Components of Successful Safety Culture
I often feel that the term 'safety culture' is misused and abused by HSE leaders trying to capture all their organizations safety efforts under a catchphrase. But the reality is that, as with any culture (safety culture, workplace culture, societal culture, group culture) continual change is the norm. This 'change' component is important in that it highlights that no matter what efforts organizations make to improve HSE performance, there's no finish line. It's not a one and done type scenario. It's very important that safety leaders understand that strong HSE performance is the result of a complex set of variables that require long term efforts. If the focus is on improving 'safety culture' first leaders must understand what makes up a 'culture'.
Every organisation needs commitment to achieving their objectives.
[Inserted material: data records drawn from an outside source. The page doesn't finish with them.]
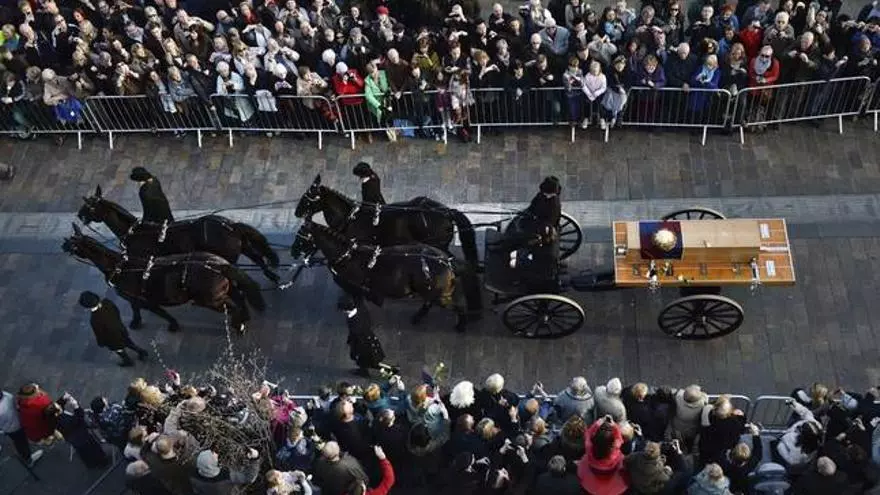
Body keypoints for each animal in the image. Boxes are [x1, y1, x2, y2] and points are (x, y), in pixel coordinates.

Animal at [62, 224, 266, 333]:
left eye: (72, 243)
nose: (63, 247)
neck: (122, 267)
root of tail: (218, 264)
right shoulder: (139, 299)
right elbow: (142, 309)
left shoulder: (140, 299)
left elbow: (155, 311)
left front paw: (170, 324)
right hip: (224, 289)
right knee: (239, 298)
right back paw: (244, 318)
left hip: (211, 300)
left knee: (231, 307)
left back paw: (238, 324)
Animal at [77, 185, 280, 283]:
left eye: (90, 206)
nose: (79, 215)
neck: (136, 232)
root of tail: (229, 225)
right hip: (242, 247)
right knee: (258, 258)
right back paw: (273, 277)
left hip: (229, 256)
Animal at [289, 220, 482, 332]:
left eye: (301, 237)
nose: (293, 252)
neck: (348, 255)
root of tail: (446, 260)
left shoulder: (353, 287)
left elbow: (357, 303)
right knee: (430, 303)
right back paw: (418, 317)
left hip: (439, 295)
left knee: (457, 305)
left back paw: (461, 325)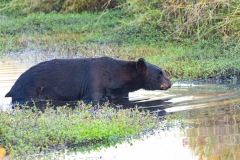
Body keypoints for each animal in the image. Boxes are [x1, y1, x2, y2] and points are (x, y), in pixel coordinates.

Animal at [4, 57, 172, 103]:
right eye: (160, 73)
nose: (170, 83)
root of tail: (13, 87)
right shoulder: (96, 82)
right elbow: (93, 97)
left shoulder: (119, 91)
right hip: (30, 90)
It's no different when it comes to embedding safety performance as a driving force in the organisation. Having committed management and employees delivers results and drives change, innovation and action.
This refers simply to having the necessary information on the human, technical, organisational and environmental factors that are a part of your workplace. Being informed allows tailoring of solutions to the workplace dynamics. Being informed means ensuring those that manage and implement safety strategy, tools and processes aimed at improved HSE performance have a good understanding of the critical components of the system as a whole, not just the gaps.
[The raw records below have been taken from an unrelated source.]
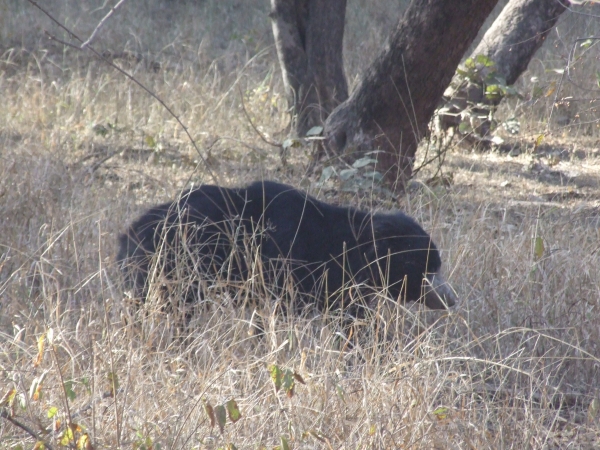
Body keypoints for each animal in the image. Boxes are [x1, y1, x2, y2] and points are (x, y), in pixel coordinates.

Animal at [116, 181, 454, 314]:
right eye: (426, 268)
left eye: (436, 267)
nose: (451, 298)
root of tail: (128, 235)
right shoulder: (288, 263)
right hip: (176, 266)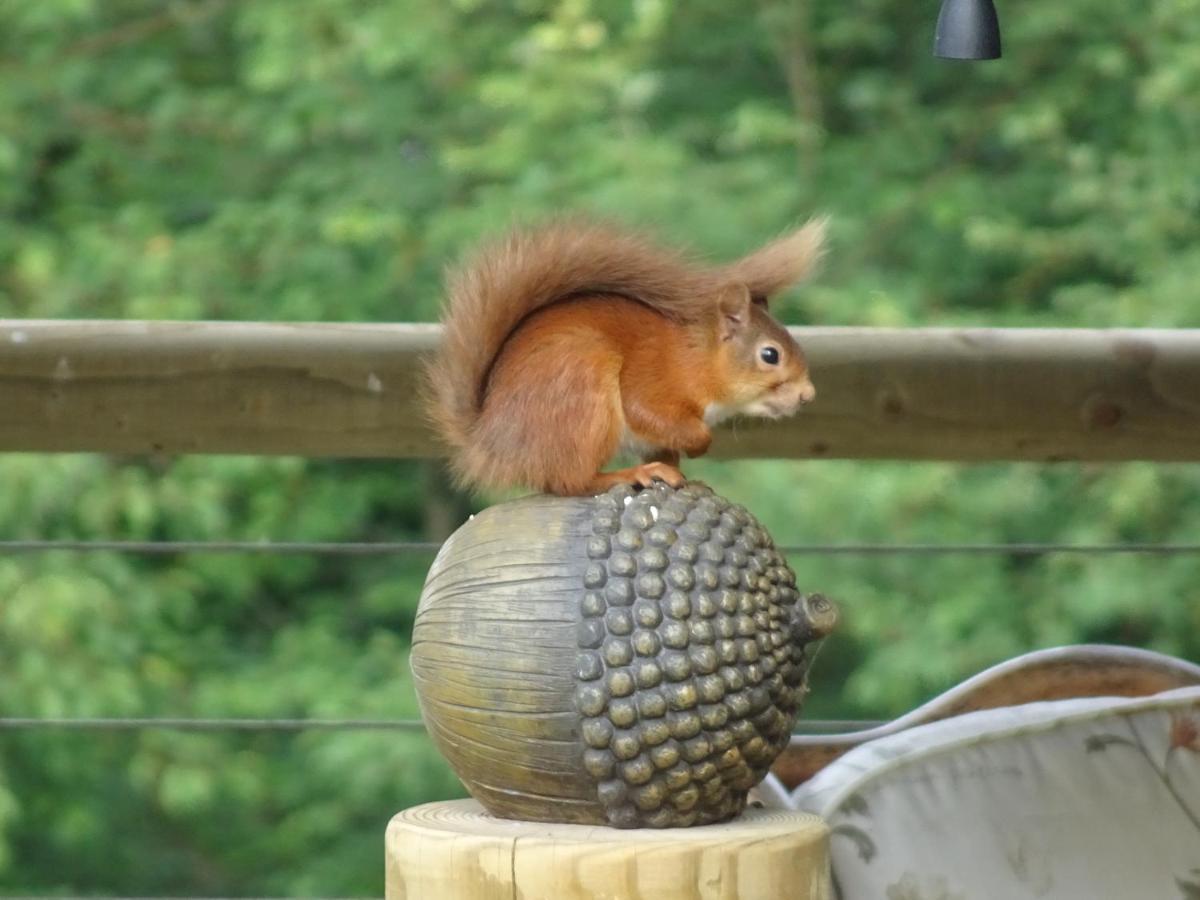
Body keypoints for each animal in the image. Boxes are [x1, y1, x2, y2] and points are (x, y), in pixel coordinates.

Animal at [427, 219, 830, 501]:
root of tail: (490, 443)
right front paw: (699, 444)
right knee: (570, 480)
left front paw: (685, 473)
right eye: (770, 355)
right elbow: (646, 411)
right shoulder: (654, 380)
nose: (808, 395)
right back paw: (626, 475)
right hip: (582, 394)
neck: (698, 358)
This refers to having an organizational climate in which people are willing and prepared to report their errors and near misses. This requires a no-blame mentality and application across the whole organisation. Organisations cannot reasonably be expected to change if they don't know what their faults are.
Being Fair and Just
This refers to establishing an atmosphere of trust in which people are encouraged (even rewarded) for providing essential safety-related information, but in which they are also clear about where the line must be drawn between acceptable and unacceptable behavior.
Learn from Mistakes
This refers to having the organisational mindset of a willingness and the competence to draw the right conclusions from its safety information system and the will to implement major reforms.
This refers to organizations that are willing and able to reconfigure themselves in the presence of certain kinds of danger - often will often mean shifting, at least at certainly places or locations, from conventional hierarchical mode to a flatter mode.